Novo modelo de prótese de voz é tema de pesquisa na Universidade Federal de Santa Catarina

Desenvolver um novo modelo de prótese de voz (válvula traqueo-esofágica), a ser introduzido no mercado nacional, é o tema da pesquisa do Laboratório de Vibrações e Acústica do Departamento de Engenharia Mecânica da Universidade Federal de Santa Catarina, coordenada pelo Prof. Ph.D Andrey Ricardo da Silva.

A pesquisa tem como objetivos desenvolver uma válvula por similaridade, baseando-se nas atuais válvulas disponíveis no Brasil e desenvolver a patente de uma prótese nova, que possibilite ajuste de acordo com as características fisiológicas de cada paciente. O projeto é de suma importância, já que a Organização Mundial de Saúde (OMS) classifica o Brasil como país líder em incidência de câncer de laringe, superando os 7.500 casos em 2014.

Andrey Ricardo da Silva explica que quando o diagnóstico é realizado a tempo, o número de pacientes com sobrevida livre da doença é considerado alto, ultrapassando 73% dos casos. “Apesar disso, aproximadamente 80% desses pacientes devem se submeter à laringectomia total, implicando em consequências dramáticas, dentre as quais a mais severa é a perda irreversível da voz natural”, ressalta.

O projeto da válvula por similaridade está sendo conduzido pelo Laboratório de Vibrações e Acústica o Laboratório de Biomecânica, ambos da UFSC, e o Centro de Pesquisas Oncológicas de Santa Catarina (CEPON) com financiamento da FINEP. A expectativa é de que a inserção do produto no mercado seja rápida, mediante à condução de análise pré-clínica. A patente do produto permitirá a detenção de uma nova tecnologia, inteiramente brasileira, relacionada ao restabelecimento da voz. A tecnologia permitirá melhoramentos consideráveis na qualidade da voz e o aumento significativo da taxa de sucesso na utilização desses dispositivos. Em ambos os casos, a fabricação da válvula no Brasil reduzirá de forma considerável os custos relativos à sua distribuição, aumentando o acesso da população a este tipo de tecnologia.

Prof. Andrey Ricardo esclarece que a válvula traqueo-esofágica é o método de reabilitação mais efetivo para o resgate da fala em relação a outros métodos já em desuso, como a eletrolaringe e a voz esofágica. “Este dispositivo consiste em uma válvula uni-direcional que permite o uso do ar pulmonar para a indução de vibração dos tecidos remanescentes do esôfago, os quais passam a produzir som. O dispositivo é posicionado entre a traqueia e o esôfago através de uma fístula e impede a passagem de alimentos e mucosa para o pulmão”.
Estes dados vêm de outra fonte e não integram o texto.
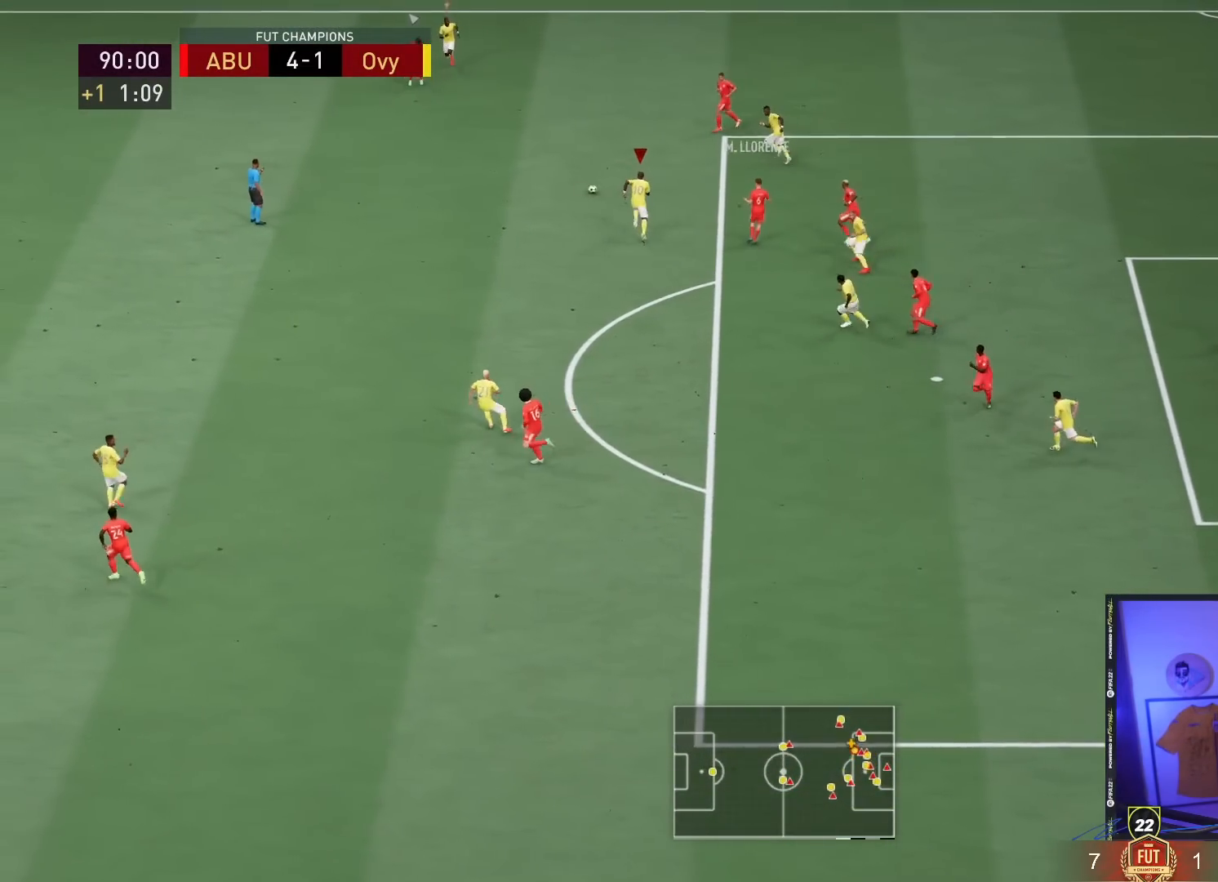
{"dt_ms": 1000, "buttons": [], "left_stick": "center", "right_stick": "center", "events": [[167, "left_stick", "up-left"], [267, "L1", "down"], [283, "R2", "up"], [283, "left_stick", "center"], [550, "L1", "up"]]}
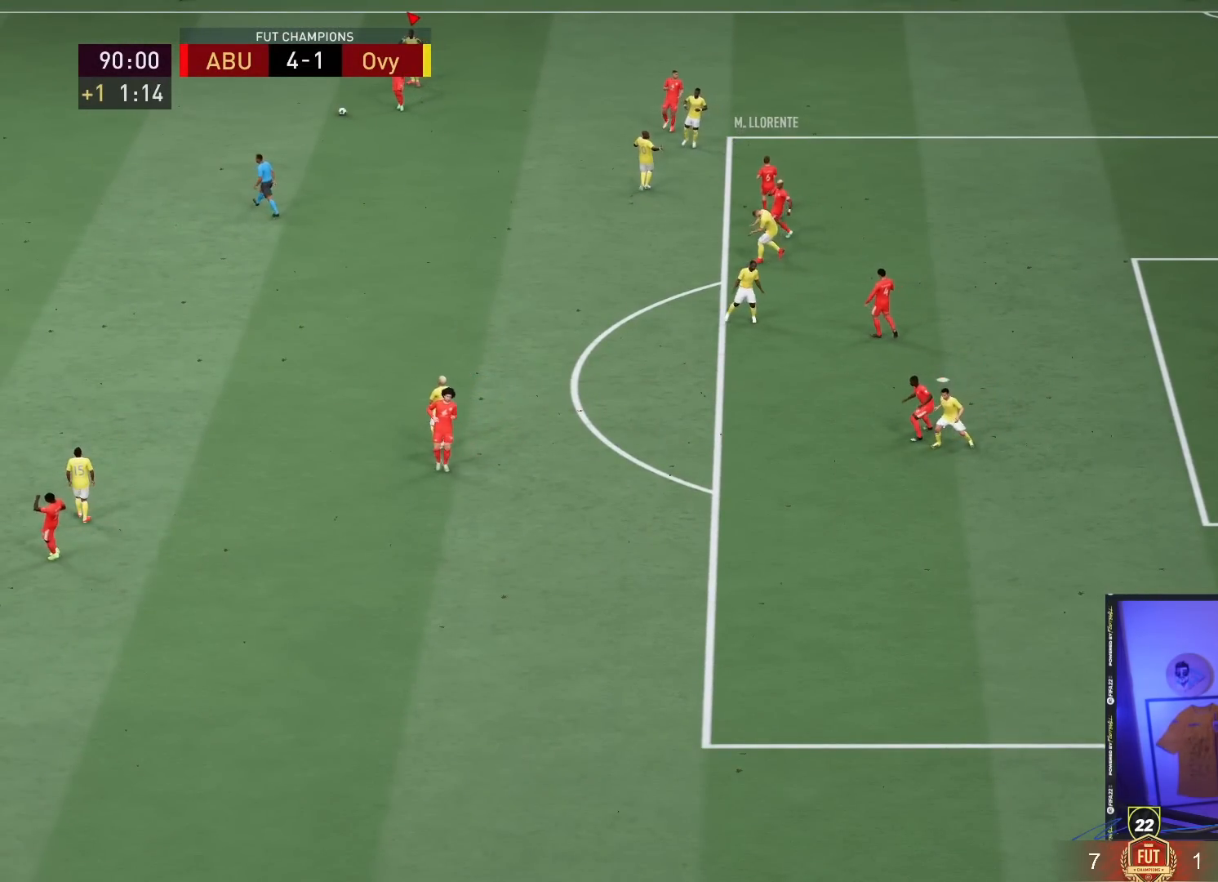
{"dt_ms": 500, "buttons": [], "left_stick": "center", "right_stick": "center", "events": []}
O uso da válvula garante ao falante um tempo máximo de fonação muito próximo ao da voz natural, além de conferir uma qualidade da voz semelhante à de um falante normal com rouquidão moderada. Tais características promovem maior fluência e controle na fala, aumentando a sua inteligibilidade e aceitação social. Além disso, o maior controle do ar expiratório possibilita as variações de frequência necessárias para a maior naturalidade na transmissão de emoção e de sentido.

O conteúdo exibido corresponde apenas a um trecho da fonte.